BEGIN Provided text


    As costs continue to rise and budgets tighten, one innovative tool owner’s reps use is a detailed matrix that weighs the value of each of the project’s key design components. This method of prioritizing ensures adherence to overall project goals while keeping our teams aligned with the client’s target budget. The matrix also helps project managers to control scope as we work to meet the client’s broader vision for the development’s impact on the industry and community at-large.

    Along the way, guiding principles will be used to facilitate confident decision-making among all project stakeholders. We utilize a target value design approach to assign costs to each of the project’s programmatic spaces. And as design evolves, we prioritize any scope modifications by assigning “must-haves,” “want-to-haves,” and “nice-to-haves” to all project elements, enabling the team to compare cost to need, as well as to easily determine the most important investments. This process has consistently enabled our clients to maximize buildable space and prioritize what’s implemented within defined budget parameters, in the end helping to retain critical features to support the building’s operations and project goals.

    Since construction isn’t the main focus of health care clients’ business and given the development industry’s own unique language, today’s best project managers provide value by ensuring all essential scope items are translated into design documents. This begins with a training session for key stakeholders defining the process to each level of engagement.

    This was critical in our work on a major lab development in Seattle recently, where we provided a detailed definition of everything the client would need to know early during the design phase — from project expectations to how the scope develops over time to milestone decisions for company leadership. For Fred Hutchinson Cancer Center, we used life-sized cardboard mock-ups to help determine critical building-block requirements for repetitive exam room spaces in the clinical environment, an approach that helped the client to understand the implications of the final built solution and adjust appropriately while costs are not impacted.

END Provided text
BEGIN Data

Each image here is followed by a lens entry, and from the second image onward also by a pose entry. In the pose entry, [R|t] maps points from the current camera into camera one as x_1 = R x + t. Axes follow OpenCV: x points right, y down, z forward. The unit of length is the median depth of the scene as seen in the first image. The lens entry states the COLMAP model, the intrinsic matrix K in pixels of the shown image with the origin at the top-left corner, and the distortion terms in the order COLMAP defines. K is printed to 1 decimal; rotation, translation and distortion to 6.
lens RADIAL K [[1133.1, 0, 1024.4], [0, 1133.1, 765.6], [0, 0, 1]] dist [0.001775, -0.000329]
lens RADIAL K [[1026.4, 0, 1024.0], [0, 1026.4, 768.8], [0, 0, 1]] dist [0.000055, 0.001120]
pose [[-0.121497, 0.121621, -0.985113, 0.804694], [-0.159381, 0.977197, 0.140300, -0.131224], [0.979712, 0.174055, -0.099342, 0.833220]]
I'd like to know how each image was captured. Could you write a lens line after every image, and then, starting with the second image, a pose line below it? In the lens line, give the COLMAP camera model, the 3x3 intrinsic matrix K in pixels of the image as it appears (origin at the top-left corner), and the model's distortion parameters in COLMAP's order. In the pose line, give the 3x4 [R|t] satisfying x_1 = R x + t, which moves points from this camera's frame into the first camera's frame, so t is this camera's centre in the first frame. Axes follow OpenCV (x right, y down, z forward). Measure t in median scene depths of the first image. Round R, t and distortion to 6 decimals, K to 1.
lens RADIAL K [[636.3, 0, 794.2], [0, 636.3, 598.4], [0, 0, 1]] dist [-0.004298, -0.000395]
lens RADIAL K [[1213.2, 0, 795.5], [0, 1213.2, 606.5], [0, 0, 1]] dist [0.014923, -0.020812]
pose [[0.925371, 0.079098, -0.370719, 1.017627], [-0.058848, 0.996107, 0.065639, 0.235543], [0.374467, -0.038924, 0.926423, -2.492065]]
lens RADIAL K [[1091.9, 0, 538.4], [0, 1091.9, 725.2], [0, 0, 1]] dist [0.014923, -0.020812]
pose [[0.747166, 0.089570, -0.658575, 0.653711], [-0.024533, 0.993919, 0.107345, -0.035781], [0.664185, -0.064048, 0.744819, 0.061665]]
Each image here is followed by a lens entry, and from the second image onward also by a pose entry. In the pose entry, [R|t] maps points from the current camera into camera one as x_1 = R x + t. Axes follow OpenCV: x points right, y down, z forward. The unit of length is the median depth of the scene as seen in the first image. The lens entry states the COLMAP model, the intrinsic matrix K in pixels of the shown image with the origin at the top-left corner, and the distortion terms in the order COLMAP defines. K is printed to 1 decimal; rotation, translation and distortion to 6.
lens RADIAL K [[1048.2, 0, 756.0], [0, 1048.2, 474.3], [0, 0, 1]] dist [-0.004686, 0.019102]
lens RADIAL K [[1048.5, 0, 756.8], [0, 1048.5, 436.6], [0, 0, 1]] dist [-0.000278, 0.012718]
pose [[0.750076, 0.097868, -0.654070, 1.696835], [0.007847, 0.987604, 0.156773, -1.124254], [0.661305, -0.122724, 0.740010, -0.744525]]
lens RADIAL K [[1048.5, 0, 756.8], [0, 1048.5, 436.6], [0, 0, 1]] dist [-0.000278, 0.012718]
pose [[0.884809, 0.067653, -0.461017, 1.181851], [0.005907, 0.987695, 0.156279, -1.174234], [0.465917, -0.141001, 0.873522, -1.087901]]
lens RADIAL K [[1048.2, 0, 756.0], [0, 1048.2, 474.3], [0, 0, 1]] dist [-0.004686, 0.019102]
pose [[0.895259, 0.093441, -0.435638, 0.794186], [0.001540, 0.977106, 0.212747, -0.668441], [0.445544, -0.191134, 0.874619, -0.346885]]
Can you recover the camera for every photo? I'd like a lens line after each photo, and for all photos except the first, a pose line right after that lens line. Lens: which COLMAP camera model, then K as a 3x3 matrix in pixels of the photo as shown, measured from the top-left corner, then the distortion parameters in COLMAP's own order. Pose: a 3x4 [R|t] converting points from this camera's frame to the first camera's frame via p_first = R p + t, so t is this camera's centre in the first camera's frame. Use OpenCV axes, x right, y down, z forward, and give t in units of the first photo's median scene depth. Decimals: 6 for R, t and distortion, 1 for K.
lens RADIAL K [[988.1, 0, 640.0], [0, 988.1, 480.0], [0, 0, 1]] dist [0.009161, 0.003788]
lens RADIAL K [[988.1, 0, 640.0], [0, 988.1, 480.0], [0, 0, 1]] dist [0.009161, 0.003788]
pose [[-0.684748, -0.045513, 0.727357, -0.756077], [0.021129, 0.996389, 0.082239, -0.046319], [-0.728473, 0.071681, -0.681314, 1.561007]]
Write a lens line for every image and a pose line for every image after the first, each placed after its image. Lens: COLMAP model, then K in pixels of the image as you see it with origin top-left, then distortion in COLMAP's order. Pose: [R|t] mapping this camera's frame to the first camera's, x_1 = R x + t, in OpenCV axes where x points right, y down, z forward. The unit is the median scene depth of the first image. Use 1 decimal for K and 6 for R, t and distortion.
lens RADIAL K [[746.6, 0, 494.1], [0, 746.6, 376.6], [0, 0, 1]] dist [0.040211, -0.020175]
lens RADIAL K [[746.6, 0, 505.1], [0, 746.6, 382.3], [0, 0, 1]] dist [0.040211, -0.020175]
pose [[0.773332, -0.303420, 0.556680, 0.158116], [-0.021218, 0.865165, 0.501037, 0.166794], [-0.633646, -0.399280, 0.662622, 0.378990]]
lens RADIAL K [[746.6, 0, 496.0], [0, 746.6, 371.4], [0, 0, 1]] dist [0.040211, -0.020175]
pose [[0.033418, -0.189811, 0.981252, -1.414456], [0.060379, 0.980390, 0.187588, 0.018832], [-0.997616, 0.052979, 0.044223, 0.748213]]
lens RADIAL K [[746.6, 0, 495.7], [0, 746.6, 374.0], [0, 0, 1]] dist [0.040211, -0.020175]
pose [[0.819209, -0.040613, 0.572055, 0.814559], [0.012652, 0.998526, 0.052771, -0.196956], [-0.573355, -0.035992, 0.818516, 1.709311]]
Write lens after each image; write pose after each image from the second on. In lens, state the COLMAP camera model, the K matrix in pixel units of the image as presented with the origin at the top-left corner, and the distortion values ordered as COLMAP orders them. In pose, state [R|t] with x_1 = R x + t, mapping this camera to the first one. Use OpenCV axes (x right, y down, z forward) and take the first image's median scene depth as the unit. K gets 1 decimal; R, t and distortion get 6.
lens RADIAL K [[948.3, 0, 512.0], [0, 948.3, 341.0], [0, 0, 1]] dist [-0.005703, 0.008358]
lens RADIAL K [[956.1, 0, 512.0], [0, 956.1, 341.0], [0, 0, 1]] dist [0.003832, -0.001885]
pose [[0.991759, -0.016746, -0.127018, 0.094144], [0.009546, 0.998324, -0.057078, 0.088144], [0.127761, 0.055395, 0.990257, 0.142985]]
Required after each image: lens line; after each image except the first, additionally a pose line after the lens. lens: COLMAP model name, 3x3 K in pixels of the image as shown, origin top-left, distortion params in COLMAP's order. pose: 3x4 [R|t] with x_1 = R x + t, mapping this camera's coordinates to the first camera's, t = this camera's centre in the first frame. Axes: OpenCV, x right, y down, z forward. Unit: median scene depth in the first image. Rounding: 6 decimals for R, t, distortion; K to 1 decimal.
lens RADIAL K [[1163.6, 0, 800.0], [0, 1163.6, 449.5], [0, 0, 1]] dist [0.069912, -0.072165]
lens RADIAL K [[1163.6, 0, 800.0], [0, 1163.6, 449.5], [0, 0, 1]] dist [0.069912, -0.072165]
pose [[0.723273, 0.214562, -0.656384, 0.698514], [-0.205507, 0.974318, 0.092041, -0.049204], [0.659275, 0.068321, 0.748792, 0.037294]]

END Data

The problem.
Rewrite the part of the text on project budgets that opens with the words containing "As costs continue" and closes with "and community at-large.", putting "scorecard" in place of "matrix".

Exercise solution.
As costs continue to rise and budgets tighten, one innovative tool owner’s reps use is a detailed scorecard that weighs the value of each of the project’s key design components. This method of prioritizing ensures adherence to overall project goals while keeping our teams aligned with the client’s target budget. The scorecard also helps project managers to control scope as we work to meet the client’s broader vision for the development’s impact on the industry and community at-large.